Care2 reported on Wednesday that South Dakota has become the 18th US state to pass a law that abolished Breed-Specific Legislation (BSL) – the ignorant and discriminatory law that views some breeds, as the pit bulls, as inherently aggressive. Thus in South Dakota now, all dogs will be treated equally by officials and in cases of any incidents involving dogs, the authorities would be required to look at the situation objectively without any bias against a specific breed.
BSL has been responsible for numerous cases of victimization of innocent dogs solely because they happened to belong to a certain breed, more particularly pit bulls and pit-bull mixed breeds.
The credit for South Dakota’s landmark decision to discard BSL goes to Senator Dan Lederman who introduced the bill to end breed discrimination in SD. Care2 quoted Lederman as:
“The fact is, a dog’s breed has nothing to do with how the dog behaves.
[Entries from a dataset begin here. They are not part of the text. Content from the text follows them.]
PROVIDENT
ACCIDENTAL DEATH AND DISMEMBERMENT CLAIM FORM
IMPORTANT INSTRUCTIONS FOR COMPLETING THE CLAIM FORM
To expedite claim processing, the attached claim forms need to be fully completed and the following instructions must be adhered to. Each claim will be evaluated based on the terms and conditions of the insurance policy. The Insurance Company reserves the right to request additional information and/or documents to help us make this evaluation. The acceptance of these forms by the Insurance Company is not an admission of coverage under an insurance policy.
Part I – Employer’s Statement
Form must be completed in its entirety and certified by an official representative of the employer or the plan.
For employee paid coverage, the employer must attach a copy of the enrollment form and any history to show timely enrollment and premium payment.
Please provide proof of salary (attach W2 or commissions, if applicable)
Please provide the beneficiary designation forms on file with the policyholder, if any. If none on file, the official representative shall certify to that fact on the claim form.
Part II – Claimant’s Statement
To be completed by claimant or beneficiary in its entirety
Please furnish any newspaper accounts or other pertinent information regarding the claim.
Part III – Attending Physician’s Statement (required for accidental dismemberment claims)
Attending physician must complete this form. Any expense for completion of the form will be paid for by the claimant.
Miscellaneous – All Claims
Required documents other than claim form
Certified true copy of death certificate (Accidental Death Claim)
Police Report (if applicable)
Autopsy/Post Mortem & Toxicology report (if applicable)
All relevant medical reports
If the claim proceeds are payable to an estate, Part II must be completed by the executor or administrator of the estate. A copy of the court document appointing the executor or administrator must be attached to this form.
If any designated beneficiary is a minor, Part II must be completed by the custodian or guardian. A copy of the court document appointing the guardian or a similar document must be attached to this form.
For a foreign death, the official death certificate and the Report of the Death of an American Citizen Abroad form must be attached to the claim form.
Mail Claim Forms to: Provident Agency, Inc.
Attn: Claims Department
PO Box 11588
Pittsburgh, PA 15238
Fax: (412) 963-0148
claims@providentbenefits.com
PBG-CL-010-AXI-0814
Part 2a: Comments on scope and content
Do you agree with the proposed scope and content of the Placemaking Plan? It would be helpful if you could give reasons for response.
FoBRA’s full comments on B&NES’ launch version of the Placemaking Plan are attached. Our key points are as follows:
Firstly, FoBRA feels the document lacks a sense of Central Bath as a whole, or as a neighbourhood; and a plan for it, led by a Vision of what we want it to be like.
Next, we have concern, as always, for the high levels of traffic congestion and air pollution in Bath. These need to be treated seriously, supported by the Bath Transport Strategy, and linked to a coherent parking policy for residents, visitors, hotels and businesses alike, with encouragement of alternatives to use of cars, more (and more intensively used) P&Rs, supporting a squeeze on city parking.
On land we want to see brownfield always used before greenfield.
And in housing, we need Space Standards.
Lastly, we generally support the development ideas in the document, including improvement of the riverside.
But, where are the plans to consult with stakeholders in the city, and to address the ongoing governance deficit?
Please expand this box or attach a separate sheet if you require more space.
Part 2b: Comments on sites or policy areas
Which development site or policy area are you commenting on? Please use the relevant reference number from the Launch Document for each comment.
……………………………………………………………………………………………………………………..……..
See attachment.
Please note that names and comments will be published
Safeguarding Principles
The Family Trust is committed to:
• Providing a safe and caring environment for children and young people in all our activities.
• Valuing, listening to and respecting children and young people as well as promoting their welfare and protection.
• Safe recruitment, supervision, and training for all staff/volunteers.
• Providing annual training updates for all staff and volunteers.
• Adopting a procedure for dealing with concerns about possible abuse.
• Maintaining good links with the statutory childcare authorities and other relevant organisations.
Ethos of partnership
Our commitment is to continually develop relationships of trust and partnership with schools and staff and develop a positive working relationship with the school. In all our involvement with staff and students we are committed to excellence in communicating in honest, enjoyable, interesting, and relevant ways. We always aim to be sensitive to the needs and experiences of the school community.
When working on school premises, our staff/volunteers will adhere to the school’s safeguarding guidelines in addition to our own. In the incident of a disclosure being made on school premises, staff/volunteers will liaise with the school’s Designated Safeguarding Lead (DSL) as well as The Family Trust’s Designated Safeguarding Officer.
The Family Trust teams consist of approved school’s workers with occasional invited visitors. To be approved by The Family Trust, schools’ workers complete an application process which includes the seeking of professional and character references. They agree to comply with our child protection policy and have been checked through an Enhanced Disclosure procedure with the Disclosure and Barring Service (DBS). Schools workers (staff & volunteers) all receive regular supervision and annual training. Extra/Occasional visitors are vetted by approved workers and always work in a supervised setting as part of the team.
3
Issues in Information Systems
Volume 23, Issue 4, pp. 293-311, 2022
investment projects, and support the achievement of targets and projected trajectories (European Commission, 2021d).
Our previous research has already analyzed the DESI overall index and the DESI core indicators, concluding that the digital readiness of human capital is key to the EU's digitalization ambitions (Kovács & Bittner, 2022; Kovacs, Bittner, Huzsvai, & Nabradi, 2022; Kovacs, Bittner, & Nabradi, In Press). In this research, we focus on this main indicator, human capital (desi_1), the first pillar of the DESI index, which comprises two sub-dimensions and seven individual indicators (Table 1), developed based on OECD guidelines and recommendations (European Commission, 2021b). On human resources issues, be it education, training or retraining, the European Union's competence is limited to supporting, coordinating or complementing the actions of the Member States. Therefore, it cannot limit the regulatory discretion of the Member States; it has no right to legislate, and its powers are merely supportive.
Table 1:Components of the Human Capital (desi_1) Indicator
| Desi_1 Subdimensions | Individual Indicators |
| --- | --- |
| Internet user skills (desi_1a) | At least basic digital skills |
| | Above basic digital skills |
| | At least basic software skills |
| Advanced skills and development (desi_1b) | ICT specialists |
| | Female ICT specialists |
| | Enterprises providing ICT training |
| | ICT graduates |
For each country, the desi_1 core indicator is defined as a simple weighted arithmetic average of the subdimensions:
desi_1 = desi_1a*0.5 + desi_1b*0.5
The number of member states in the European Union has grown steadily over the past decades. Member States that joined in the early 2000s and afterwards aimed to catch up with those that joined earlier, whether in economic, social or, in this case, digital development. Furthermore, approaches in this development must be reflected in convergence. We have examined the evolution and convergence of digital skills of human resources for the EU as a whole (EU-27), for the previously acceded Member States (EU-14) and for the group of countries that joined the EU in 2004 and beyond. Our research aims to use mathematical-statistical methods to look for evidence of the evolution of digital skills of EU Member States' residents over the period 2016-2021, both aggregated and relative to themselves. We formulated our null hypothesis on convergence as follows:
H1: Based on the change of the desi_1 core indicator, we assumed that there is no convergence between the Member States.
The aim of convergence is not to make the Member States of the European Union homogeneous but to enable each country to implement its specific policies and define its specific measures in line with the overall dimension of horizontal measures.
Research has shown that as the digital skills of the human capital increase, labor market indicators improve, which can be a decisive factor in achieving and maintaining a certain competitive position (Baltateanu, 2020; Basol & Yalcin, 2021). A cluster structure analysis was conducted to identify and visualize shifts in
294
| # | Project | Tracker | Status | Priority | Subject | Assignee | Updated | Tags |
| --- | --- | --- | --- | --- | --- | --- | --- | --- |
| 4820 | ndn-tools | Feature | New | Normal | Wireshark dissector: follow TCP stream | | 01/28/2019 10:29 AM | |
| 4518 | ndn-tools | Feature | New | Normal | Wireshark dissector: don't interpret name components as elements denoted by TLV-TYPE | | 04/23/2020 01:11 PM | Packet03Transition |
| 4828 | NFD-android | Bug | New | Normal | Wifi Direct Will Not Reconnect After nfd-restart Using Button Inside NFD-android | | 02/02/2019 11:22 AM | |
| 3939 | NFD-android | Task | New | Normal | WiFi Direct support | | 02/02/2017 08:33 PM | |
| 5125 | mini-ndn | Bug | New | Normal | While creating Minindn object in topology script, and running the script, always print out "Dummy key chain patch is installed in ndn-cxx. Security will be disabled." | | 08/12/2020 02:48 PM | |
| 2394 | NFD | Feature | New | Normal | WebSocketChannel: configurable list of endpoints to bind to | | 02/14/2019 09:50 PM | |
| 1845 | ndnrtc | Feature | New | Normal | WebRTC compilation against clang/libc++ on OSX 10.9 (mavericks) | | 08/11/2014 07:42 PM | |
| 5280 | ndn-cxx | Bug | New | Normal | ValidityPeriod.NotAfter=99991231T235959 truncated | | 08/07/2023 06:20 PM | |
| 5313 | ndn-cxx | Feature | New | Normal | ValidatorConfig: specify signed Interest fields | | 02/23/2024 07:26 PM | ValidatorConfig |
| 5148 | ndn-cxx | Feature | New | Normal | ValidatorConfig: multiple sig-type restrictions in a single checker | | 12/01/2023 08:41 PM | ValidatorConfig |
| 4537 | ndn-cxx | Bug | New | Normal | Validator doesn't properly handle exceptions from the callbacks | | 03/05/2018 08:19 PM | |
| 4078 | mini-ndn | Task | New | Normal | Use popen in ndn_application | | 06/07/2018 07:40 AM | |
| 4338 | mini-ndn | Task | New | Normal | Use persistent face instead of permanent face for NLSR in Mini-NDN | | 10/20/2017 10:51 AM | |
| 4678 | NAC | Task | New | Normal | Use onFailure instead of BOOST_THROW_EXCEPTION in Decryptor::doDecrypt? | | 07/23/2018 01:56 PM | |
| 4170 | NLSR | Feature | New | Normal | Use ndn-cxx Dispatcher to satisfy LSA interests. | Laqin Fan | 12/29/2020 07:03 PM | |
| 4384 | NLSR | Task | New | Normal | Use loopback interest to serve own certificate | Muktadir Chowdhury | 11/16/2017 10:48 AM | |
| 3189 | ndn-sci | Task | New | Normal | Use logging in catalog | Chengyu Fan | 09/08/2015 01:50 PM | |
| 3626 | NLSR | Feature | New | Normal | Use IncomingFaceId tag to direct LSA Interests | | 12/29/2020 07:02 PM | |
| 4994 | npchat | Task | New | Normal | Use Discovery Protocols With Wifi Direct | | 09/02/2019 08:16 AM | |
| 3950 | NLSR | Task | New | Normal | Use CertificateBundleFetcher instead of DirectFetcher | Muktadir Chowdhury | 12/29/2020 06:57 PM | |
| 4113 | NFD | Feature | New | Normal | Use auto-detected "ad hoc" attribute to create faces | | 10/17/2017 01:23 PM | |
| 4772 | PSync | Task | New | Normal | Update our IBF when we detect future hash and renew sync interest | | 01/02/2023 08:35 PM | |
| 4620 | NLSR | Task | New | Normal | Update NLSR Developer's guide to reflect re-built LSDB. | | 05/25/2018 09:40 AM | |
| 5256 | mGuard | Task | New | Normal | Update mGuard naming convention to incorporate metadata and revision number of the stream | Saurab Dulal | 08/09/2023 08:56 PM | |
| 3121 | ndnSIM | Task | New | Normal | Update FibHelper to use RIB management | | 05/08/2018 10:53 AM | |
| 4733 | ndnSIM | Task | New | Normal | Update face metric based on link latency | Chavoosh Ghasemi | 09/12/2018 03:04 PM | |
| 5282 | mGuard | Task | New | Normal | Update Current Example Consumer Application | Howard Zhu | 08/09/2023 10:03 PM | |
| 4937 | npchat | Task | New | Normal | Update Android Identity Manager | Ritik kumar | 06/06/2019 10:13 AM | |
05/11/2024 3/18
Dog bites are not a breed problem. They’re an owner problem.”
As animal rights advocates celebrate this victory in SD, more good news is expected to follow soon since five other states are reportedly considering the end of BSL. These include: Missouri, Vermont, Maryland, Utah, and Washington.
Victories like these don’t always come easy. But with sincerity and commitment and the presence of lawmakers like Lederman, animal rights advocates have all the reason to hope for a BSL-free America in not so far a future.